## Listed records
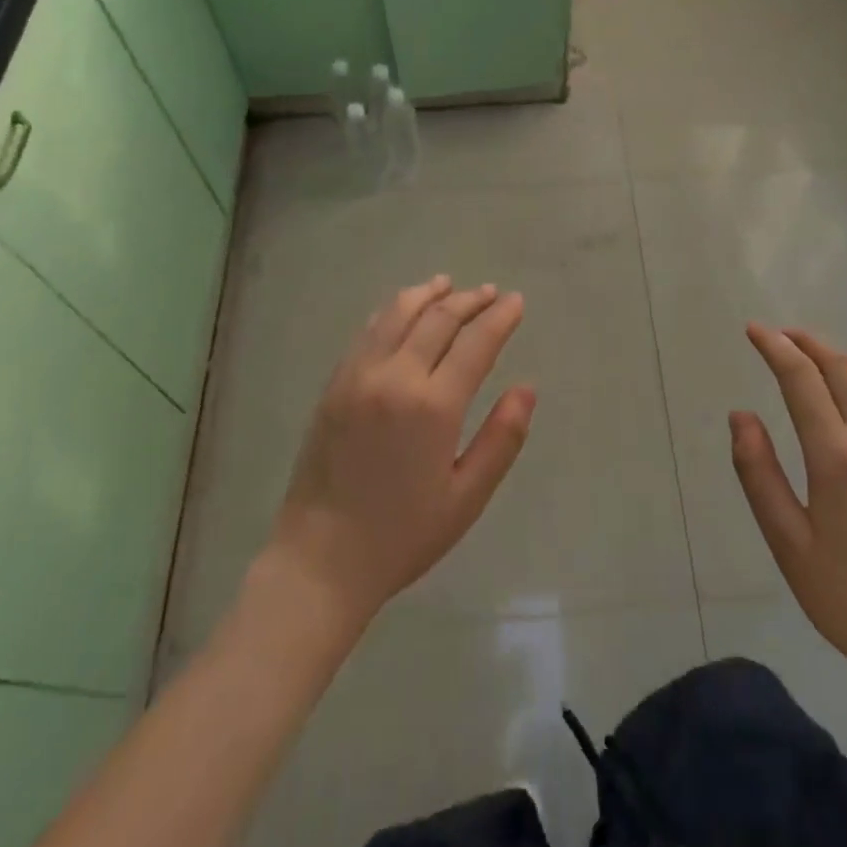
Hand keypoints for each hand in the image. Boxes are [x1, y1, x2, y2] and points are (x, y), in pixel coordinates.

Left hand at [267, 276, 535, 628]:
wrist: (320, 560)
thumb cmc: (402, 535)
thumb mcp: (466, 497)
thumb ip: (501, 438)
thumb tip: (527, 388)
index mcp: (434, 406)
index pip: (476, 342)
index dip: (500, 317)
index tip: (516, 301)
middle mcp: (395, 377)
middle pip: (439, 318)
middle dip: (470, 300)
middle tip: (490, 293)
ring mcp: (359, 376)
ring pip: (398, 313)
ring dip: (428, 294)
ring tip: (448, 286)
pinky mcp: (335, 383)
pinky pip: (368, 331)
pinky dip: (392, 311)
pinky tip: (403, 310)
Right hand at [731, 325, 846, 697]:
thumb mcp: (788, 541)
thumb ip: (758, 473)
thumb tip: (741, 416)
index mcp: (839, 457)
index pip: (802, 379)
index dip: (775, 347)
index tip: (753, 330)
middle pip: (843, 366)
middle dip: (807, 342)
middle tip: (776, 335)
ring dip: (835, 356)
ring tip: (805, 353)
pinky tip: (843, 389)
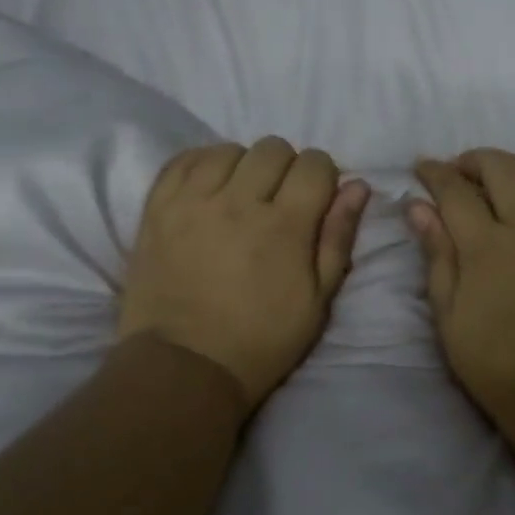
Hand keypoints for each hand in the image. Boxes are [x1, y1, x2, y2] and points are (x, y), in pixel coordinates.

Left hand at [119, 139, 370, 412]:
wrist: (185, 366)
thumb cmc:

## Problem to work on
Copy every line above that holds the word "pinky".

## Answer space
pinky mcp: (335, 383)
pinky pip: (368, 331)
pinky dip: (392, 311)
pinky tip: (403, 310)
pinky tip: (843, 389)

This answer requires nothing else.